▸ Exercise prompt
Repeat the data in full. Every line must match.

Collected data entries
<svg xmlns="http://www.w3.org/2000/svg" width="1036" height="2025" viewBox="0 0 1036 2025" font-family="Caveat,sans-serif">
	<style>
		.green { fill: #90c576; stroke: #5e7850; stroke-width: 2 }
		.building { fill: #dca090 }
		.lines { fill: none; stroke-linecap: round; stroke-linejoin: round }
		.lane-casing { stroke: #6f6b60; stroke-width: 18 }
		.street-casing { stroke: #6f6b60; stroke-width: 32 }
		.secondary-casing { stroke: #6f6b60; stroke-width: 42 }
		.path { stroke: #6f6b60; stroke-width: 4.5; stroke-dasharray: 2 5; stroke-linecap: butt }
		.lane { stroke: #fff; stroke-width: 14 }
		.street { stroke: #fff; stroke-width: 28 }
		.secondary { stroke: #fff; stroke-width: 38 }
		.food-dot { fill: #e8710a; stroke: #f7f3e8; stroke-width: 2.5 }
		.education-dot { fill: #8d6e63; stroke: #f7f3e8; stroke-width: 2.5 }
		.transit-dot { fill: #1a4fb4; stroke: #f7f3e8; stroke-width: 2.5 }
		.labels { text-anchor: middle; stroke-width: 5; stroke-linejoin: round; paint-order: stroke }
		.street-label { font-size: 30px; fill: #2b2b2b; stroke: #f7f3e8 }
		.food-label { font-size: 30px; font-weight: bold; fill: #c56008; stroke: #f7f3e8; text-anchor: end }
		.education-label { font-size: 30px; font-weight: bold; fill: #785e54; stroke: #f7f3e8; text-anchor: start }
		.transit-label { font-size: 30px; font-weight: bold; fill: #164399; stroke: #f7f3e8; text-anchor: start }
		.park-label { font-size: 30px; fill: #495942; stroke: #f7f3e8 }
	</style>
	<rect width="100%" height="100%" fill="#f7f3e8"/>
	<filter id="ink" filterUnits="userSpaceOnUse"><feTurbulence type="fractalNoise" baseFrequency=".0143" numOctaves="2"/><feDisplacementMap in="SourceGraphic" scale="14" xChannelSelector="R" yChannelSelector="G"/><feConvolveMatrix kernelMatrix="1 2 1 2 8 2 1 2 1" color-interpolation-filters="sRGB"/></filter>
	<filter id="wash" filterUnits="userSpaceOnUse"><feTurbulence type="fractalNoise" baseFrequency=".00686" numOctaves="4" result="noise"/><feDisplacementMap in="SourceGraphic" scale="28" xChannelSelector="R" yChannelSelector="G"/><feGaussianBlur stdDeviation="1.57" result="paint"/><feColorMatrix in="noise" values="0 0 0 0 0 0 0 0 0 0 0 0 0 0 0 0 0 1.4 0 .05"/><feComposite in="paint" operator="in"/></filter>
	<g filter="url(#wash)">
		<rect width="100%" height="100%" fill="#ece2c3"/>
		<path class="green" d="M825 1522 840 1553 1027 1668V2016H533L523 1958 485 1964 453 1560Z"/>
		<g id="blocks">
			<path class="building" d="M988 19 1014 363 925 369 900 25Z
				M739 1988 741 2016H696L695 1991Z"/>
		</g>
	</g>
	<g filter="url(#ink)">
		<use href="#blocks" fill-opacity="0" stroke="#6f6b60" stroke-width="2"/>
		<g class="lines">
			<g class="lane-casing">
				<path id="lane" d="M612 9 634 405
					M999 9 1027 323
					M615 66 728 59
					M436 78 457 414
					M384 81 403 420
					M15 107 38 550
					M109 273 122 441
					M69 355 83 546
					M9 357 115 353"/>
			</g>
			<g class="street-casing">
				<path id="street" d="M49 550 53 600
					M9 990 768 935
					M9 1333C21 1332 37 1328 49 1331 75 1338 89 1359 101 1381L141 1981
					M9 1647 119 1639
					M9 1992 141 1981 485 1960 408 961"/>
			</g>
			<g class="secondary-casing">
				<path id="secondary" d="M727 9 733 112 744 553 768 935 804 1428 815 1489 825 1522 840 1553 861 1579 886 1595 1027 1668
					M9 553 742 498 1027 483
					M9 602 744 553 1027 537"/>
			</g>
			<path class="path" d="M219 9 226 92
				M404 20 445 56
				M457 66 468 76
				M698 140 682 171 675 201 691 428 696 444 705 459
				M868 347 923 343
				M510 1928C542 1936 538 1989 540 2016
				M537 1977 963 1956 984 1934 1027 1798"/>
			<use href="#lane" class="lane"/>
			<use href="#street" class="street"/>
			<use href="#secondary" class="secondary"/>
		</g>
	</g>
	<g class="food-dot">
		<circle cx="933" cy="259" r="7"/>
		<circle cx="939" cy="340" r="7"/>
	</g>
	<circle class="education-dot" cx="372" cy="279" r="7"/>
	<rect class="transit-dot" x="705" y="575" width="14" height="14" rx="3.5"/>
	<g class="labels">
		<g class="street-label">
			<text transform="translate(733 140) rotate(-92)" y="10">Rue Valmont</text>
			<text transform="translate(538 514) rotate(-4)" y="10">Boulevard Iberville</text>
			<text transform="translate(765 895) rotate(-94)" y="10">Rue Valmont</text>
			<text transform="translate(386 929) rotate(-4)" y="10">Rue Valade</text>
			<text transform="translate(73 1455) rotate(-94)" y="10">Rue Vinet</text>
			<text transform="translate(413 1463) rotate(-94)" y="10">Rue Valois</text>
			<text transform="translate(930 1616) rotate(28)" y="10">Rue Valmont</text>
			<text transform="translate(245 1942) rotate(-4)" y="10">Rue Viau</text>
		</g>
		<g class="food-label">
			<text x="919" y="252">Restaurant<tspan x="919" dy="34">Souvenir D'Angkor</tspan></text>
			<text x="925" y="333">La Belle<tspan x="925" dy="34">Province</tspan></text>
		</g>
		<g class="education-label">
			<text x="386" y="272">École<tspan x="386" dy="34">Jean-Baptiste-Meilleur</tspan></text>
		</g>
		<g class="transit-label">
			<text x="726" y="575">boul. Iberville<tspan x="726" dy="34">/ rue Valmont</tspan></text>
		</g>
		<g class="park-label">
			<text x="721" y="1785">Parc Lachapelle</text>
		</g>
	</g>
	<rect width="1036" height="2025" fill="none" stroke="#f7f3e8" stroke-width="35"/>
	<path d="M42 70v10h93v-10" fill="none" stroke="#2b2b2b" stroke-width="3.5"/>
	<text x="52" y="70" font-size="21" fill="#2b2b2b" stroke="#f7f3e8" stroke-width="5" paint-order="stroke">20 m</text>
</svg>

▸ Output of the task
<svg xmlns="http://www.w3.org/2000/svg" width="1036" height="2025" viewBox="0 0 1036 2025" font-family="Caveat,sans-serif">
	<style>
		.green { fill: #90c576; stroke: #5e7850; stroke-width: 2 }
		.building { fill: #dca090 }
		.lines { fill: none; stroke-linecap: round; stroke-linejoin: round }
		.lane-casing { stroke: #6f6b60; stroke-width: 18 }
		.street-casing { stroke: #6f6b60; stroke-width: 32 }
		.secondary-casing { stroke: #6f6b60; stroke-width: 42 }
		.path { stroke: #6f6b60; stroke-width: 4.5; stroke-dasharray: 2 5; stroke-linecap: butt }
		.lane { stroke: #fff; stroke-width: 14 }
		.street { stroke: #fff; stroke-width: 28 }
		.secondary { stroke: #fff; stroke-width: 38 }
		.food-dot { fill: #e8710a; stroke: #f7f3e8; stroke-width: 2.5 }
		.education-dot { fill: #8d6e63; stroke: #f7f3e8; stroke-width: 2.5 }
		.transit-dot { fill: #1a4fb4; stroke: #f7f3e8; stroke-width: 2.5 }
		.labels { text-anchor: middle; stroke-width: 5; stroke-linejoin: round; paint-order: stroke }
		.street-label { font-size: 30px; fill: #2b2b2b; stroke: #f7f3e8 }
		.food-label { font-size: 30px; font-weight: bold; fill: #c56008; stroke: #f7f3e8; text-anchor: end }
		.education-label { font-size: 30px; font-weight: bold; fill: #785e54; stroke: #f7f3e8; text-anchor: start }
		.transit-label { font-size: 30px; font-weight: bold; fill: #164399; stroke: #f7f3e8; text-anchor: start }
		.park-label { font-size: 30px; fill: #495942; stroke: #f7f3e8 }
	</style>
	<rect width="100%" height="100%" fill="#f7f3e8"/>
	<filter id="ink" filterUnits="userSpaceOnUse"><feTurbulence type="fractalNoise" baseFrequency=".0143" numOctaves="2"/><feDisplacementMap in="SourceGraphic" scale="14" xChannelSelector="R" yChannelSelector="G"/><feConvolveMatrix kernelMatrix="1 2 1 2 8 2 1 2 1" color-interpolation-filters="sRGB"/></filter>
	<filter id="wash" filterUnits="userSpaceOnUse"><feTurbulence type="fractalNoise" baseFrequency=".00686" numOctaves="4" result="noise"/><feDisplacementMap in="SourceGraphic" scale="28" xChannelSelector="R" yChannelSelector="G"/><feGaussianBlur stdDeviation="1.57" result="paint"/><feColorMatrix in="noise" values="0 0 0 0 0 0 0 0 0 0 0 0 0 0 0 0 0 1.4 0 .05"/><feComposite in="paint" operator="in"/></filter>
	<g filter="url(#wash)">
		<rect width="100%" height="100%" fill="#ece2c3"/>
		<path class="green" d="M825 1522 840 1553 1027 1668V2016H533L523 1958 485 1964 453 1560Z"/>
		<g id="blocks">
			<path class="building" d="M988 19 1014 363 925 369 900 25Z
				M739 1988 741 2016H696L695 1991Z"/>
		</g>
	</g>
	<g filter="url(#ink)">
		<use href="#blocks" fill-opacity="0" stroke="#6f6b60" stroke-width="2"/>
		<g class="lines">
			<g class="lane-casing">
				<path id="lane" d="M612 9 634 405
					M999 9 1027 323
					M615 66 728 59
					M436 78 457 414
					M384 81 403 420
					M15 107 38 550
					M109 273 122 441
					M69 355 83 546
					M9 357 115 353"/>
			</g>
			<g class="street-casing">
				<path id="street" d="M49 550 53 600
					M9 990 768 935
					M9 1333C21 1332 37 1328 49 1331 75 1338 89 1359 101 1381L141 1981
					M9 1647 119 1639
					M9 1992 141 1981 485 1960 408 961"/>
			</g>
			<g class="secondary-casing">
				<path id="secondary" d="M727 9 733 112 744 553 768 935 804 1428 815 1489 825 1522 840 1553 861 1579 886 1595 1027 1668
					M9 553 742 498 1027 483
					M9 602 744 553 1027 537"/>
			</g>
			<path class="path" d="M219 9 226 92
				M404 20 445 56
				M457 66 468 76
				M698 140 682 171 675 201 691 428 696 444 705 459
				M868 347 923 343
				M510 1928C542 1936 538 1989 540 2016
				M537 1977 963 1956 984 1934 1027 1798"/>
			<use href="#lane" class="lane"/>
			<use href="#street" class="street"/>
			<use href="#secondary" class="secondary"/>
		</g>
	</g>
	<g class="food-dot">
		<circle cx="933" cy="259" r="7"/>
		<circle cx="939" cy="340" r="7"/>
	</g>
	<circle class="education-dot" cx="372" cy="279" r="7"/>
	<rect class="transit-dot" x="705" y="575" width="14" height="14" rx="3.5"/>
	<g class="labels">
		<g class="street-label">
			<text transform="translate(733 140) rotate(-92)" y="10">Rue Valmont</text>
			<text transform="translate(538 514) rotate(-4)" y="10">Boulevard Iberville</text>
			<text transform="translate(765 895) rotate(-94)" y="10">Rue Valmont</text>
			<text transform="translate(386 929) rotate(-4)" y="10">Rue Valade</text>
			<text transform="translate(73 1455) rotate(-94)" y="10">Rue Vinet</text>
			<text transform="translate(413 1463) rotate(-94)" y="10">Rue Valois</text>
			<text transform="translate(930 1616) rotate(28)" y="10">Rue Valmont</text>
			<text transform="translate(245 1942) rotate(-4)" y="10">Rue Viau</text>
		</g>
		<g class="food-label">
			<text x="919" y="252">Restaurant<tspan x="919" dy="34">Souvenir D'Angkor</tspan></text>
			<text x="925" y="333">La Belle<tspan x="925" dy="34">Province</tspan></text>
		</g>
		<g class="education-label">
			<text x="386" y="272">École<tspan x="386" dy="34">Jean-Baptiste-Meilleur</tspan></text>
		</g>
		<g class="transit-label">
			<text x="726" y="575">boul. Iberville<tspan x="726" dy="34">/ rue Valmont</tspan></text>
		</g>
		<g class="park-label">
			<text x="721" y="1785">Parc Lachapelle</text>
		</g>
	</g>
	<rect width="1036" height="2025" fill="none" stroke="#f7f3e8" stroke-width="35"/>
	<path d="M42 70v10h93v-10" fill="none" stroke="#2b2b2b" stroke-width="3.5"/>
	<text x="52" y="70" font-size="21" fill="#2b2b2b" stroke="#f7f3e8" stroke-width="5" paint-order="stroke">20 m</text>
</svg>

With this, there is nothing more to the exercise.